Prossiga a reportagem sobre os moradores do Sol Nascente diante do coronavírus, começando logo após a última frase apresentada.

TRECHO:
##########

Moradores da comunidade do Sol Nascente esperam a chegada do coronavírus sem ter como se proteger
As horas ininterruptas de reportagens sobre o novo coronavírus passam pela tela do celular de Elciclea Baima Viana, moradora da comunidade do Sol Nascente, em Brasília. Informação não falta. Na televisão, ela também aprende sobre os cuidados necessários para se afastar da doença, as fragilidades dos idosos frente ao vírus e o hábito mais básico para sua autodefesa: lavar as mãos. Mas, para isso, é preciso ter água.
Moradora da segunda maior comunidade do Brasil, só atrás da Rocinha, no Rio de Janeiro, Elciclea vive a 1,2 mil quilômetros do mar. Ela não pode contar com o apoio de moradias improvisadas em navios atracados no litoral do Rio. Sua dificuldade em lidar com o avanço da covid-19 passa pela torneira seca, uma situação frequente para quem vive nesses locais que se espalha pelo Planalto Central, localizada a apenas 32 quilômetros do Palácio do Planalto ocupado pelo presidente Jair Bolsonaro.
Álcool gel virou item raro e caro, um luxo para quem não tem nem sequer o básico. “Aqui na minha casa e de todos que moram nesta região, a ligação da água é clandestina. Nós mesmos que fizemos, não tinha outro jeito. Estamos esperando há anos uma encanação, que não existe”, diz Elciclea.

##########

REGISTROS DO CONJUNTO:
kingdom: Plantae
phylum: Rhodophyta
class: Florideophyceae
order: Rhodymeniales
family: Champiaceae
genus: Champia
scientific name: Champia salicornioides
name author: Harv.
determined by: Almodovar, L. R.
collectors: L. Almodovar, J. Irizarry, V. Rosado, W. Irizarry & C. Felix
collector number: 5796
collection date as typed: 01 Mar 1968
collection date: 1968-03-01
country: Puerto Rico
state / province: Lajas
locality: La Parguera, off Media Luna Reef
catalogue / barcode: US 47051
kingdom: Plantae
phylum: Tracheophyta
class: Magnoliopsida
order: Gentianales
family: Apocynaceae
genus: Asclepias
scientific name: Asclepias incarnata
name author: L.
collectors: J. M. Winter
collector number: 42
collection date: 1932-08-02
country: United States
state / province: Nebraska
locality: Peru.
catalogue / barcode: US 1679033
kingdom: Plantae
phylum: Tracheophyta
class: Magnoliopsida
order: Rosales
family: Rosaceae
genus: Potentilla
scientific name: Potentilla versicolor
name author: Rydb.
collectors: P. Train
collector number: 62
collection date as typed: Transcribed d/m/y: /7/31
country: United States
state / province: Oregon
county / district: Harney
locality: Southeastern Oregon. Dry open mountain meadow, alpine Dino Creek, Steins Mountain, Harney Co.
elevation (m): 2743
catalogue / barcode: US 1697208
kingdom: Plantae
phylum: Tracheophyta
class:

##########

SUA RESPOSTA:
A exposição de Elcicleia ao avanço do novo coronavírus reflete a situação de boa parte dos mais de 100 mil moradores do Sol Nascente, com suas ruas enlameadas, à espera de uma estrutura mínima de saneamento que já virou mito.
Com 39 anos, gari, desempregada, ela tem passado os dias em casa, cuidando do filho Walace Eduardo, de 7 anos, e da mãe, Eralda Baima Viana, de 57 anos, que está doente e enfrenta problemas de locomoção. Dona Eralda está frágil, mas não é boba. Sabe que é alvo do coronavírus.
Quando perguntada sobre a covid-19, ela bota aos mãos para o céu e parece falar para si mesmo. “Se Deus quiser, não chega aqui. Não chega.”
Dentro ou fora da comunidade, o fato é que a falta de abastecimento de água é problema crônico no Brasil, uma endemia que corrói a infraestrutura nacional de um país onde mais de 35 milhões de pessoas vivem sem água encanada pelas periferias.
Para alguns moradores, a contaminação que assola o mundo tem viés religioso, uma praga para castigar os mais abastados. Como os primeiros casos de coronavírus estão ligados a pessoas que viajaram a outros países, há quem acredite que a propagação local, a chamada “transmissão comunitária”, seja uma coisa de outro mundo.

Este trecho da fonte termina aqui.